I heard he left the track without speaking to any reporters (which I can understand - he must have been both pissed off and really disappointed).


----------



## Jetfire (Jun 20, 2002)

PhilH said:


> I heard he left the track without speaking to any reporters (which I can understand - he must have been both pissed off and really disappointed).


 I feel bad for him. Finishing sixth was undoubtedly terribly disappointing, but he must have felt that there were things he could've done that would have placed him much higher.

But hey, that's racing. And I'm sure he will be back in form for Suzuka anyway, and that next year will bring some very interesting competition. Schumi, Raikkonnen, and JPM, with plenty of heat from their teammates and the sneaky Renault team.


----------



## Alex Baumann (Dec 19, 2001)

The HACK said:


> Always amazes me how Ferrari and the FIA can manage to control the weather like that too.


:bustingup


----------



## The HACK (Dec 19, 2001)

Alex Baumann said:


> :bustingup


Well, hopefully this season is a BIG wake up call to Ferrari. The competition is catching up very fast and next year, they will not only have Williams and McLaren to deal with, but Renault as well, and each team has a legitimate WDC contender too.
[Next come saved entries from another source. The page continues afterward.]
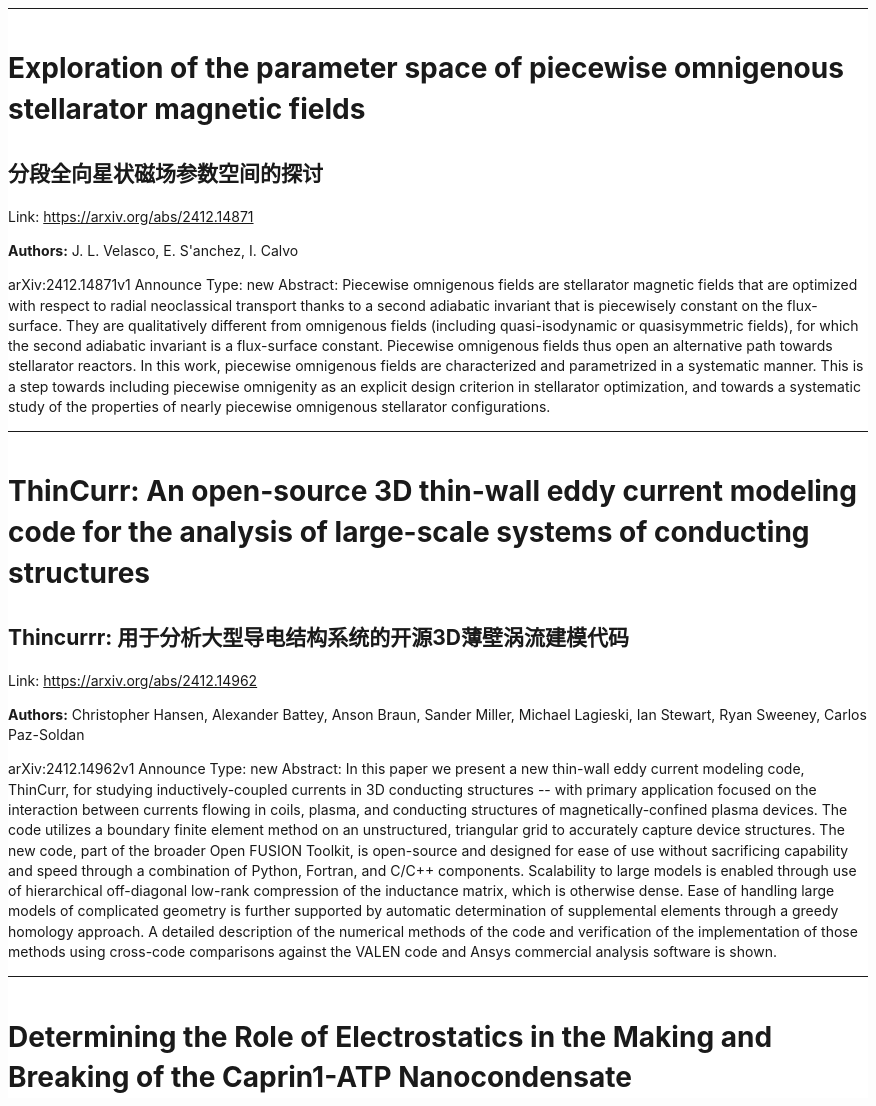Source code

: 
---
# Exploration of the parameter space of piecewise omnigenous stellarator magnetic fields

## 分段全向星状磁场参数空间的探讨

Link: https://arxiv.org/abs/2412.14871

**Authors:** J. L. Velasco, E. S\'anchez, I. Calvo

arXiv:2412.14871v1 Announce Type: new 
Abstract: Piecewise omnigenous fields are stellarator magnetic fields that are optimized with respect to radial neoclassical transport thanks to a second adiabatic invariant that is piecewisely constant on the flux-surface. They are qualitatively different from omnigenous fields (including quasi-isodynamic or quasisymmetric fields), for which the second adiabatic invariant is a flux-surface constant. Piecewise omnigenous fields thus open an alternative path towards stellarator reactors. In this work, piecewise omnigenous fields are characterized and parametrized in a systematic manner. This is a step towards including piecewise omnigenity as an explicit design criterion in stellarator optimization, and towards a systematic study of the properties of nearly piecewise omnigenous stellarator configurations.


---
# ThinCurr: An open-source 3D thin-wall eddy current modeling code for the analysis of large-scale systems of conducting structures

## Thincurrr: 用于分析大型导电结构系统的开源3D薄壁涡流建模代码

Link: https://arxiv.org/abs/2412.14962

**Authors:** Christopher Hansen, Alexander Battey, Anson Braun, Sander Miller, Michael Lagieski, Ian Stewart, Ryan Sweeney, Carlos Paz-Soldan

arXiv:2412.14962v1 Announce Type: new 
Abstract: In this paper we present a new thin-wall eddy current modeling code, ThinCurr, for studying inductively-coupled currents in 3D conducting structures -- with primary application focused on the interaction between currents flowing in coils, plasma, and conducting structures of magnetically-confined plasma devices. The code utilizes a boundary finite element method on an unstructured, triangular grid to accurately capture device structures. The new code, part of the broader Open FUSION Toolkit, is open-source and designed for ease of use without sacrificing capability and speed through a combination of Python, Fortran, and C/C++ components. Scalability to large models is enabled through use of hierarchical off-diagonal low-rank compression of the inductance matrix, which is otherwise dense. Ease of handling large models of complicated geometry is further supported by automatic determination of supplemental elements through a greedy homology approach. A detailed description of the numerical methods of the code and verification of the implementation of those methods using cross-code comparisons against the VALEN code and Ansys commercial analysis software is shown.


---
# Determining the Role of Electrostatics in the Making and Breaking of the Caprin1-ATP Nanocondensate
There's been a lot of rumors that Michael may step down after this, his record tying 6th WDC. Better hope that Spoonface comes back next year, otherwise Ferrari'd be stuck with Jacques Villenue for their #1. :eeps:


----------



## Jetfire (Jun 20, 2002)

The HACK said:


> Well, hopefully this season is a BIG wake up call to Ferrari. The competition is catching up very fast and next year, they will not only have Williams and McLaren to deal with, but Renault as well, and each team has a legitimate WDC contender too.
> 
> There's been a lot of rumors that Michael may step down after this, his record tying 6th WDC. Better hope that Spoonface comes back next year, otherwise Ferrari'd be stuck with Jacques Villenue for their #1. :eeps:


 While it would be a very poetic thing for Schumi to retire after Suzuka, I hope he doesn't. I want there to be another toe-to-toe race for the championship next year. And race after race, MS strikes me as simply the best driver out there. He's one talented SOB.


----------



## The Roadstergal (Sep 7, 2002)

Jetfire said:


> But hey, that's racing. And I'm sure he will be back in form for Suzuka anyway, and that next year will bring some very interesting competition. Schumi, Raikkonnen, and JPM, with plenty of heat from their teammates and the sneaky Renault team.


 :thumbup:

Amazing to see Renault come back at the end like that. Alonso will be one to watch!


----------



## Mr. E (Dec 19, 2001)

Jetfire said:


> While it would be a very poetic thing for Schumi to retire after Suzuka, I hope he doesn't. I want there to be another toe-to-toe race for the championship next year. And race after race, MS strikes me as simply the best driver out there. He's one talented SOB.


I definitely agree with all of this. Formula One wouldn't be the same without Schumi in there fighting tooth and nail for each win, and I always love it when he and Montoya get to go head-to-head. I'm surprised that he can still get motivated to put as much of himself into training and racing as he has for so long, but he's obviously still got the skills so why not compete?

Then again, there is always that special mystique that surrounds you when you go out on top (The Beatles, Seinfeld, etc.) and that's got to be sweeter for your fans than limping out like Michael Jordan.  Okay, let's agree that Schumi should give it one more year and see how Ferrari fares:

 = retirement after next year
:thumbup: = try for even more world championships

edit: Oh BTW Hack, I believe a sixth WDC for MS would put him cleanly on top in the record books. Juan Manuel Fangio topped out at five, and it was thought for a long time that record would never be equaled.


----------



## Andre Yew (Jan 3, 2002)

The HACK said:


> Always amazes me how Ferrari and the FIA can manage to control the weather like that too.


Why do you think there was a nationwide blackout in Italy? Coincidence? 

--Andre


----------



## SteveT (Dec 22, 2001)

The HACK said:


> Always amazes me how Ferrari and the FIA can manage to control the weather like that too.


Alex,

Like I said after Monza. How did Ferrari get the sun to shine right on his face?

He's charmed for sure and talented too.


----------



## richard (Apr 3, 2002)

For once in my life I made the right decision. I was torn between going to the race or spending the whole weekend at Wrigley Field. I decided nothing was more important than the Cub's pennant drive. I saw them clinch on Saturday and even Schumacher winning another Championship can't bother me now.


----------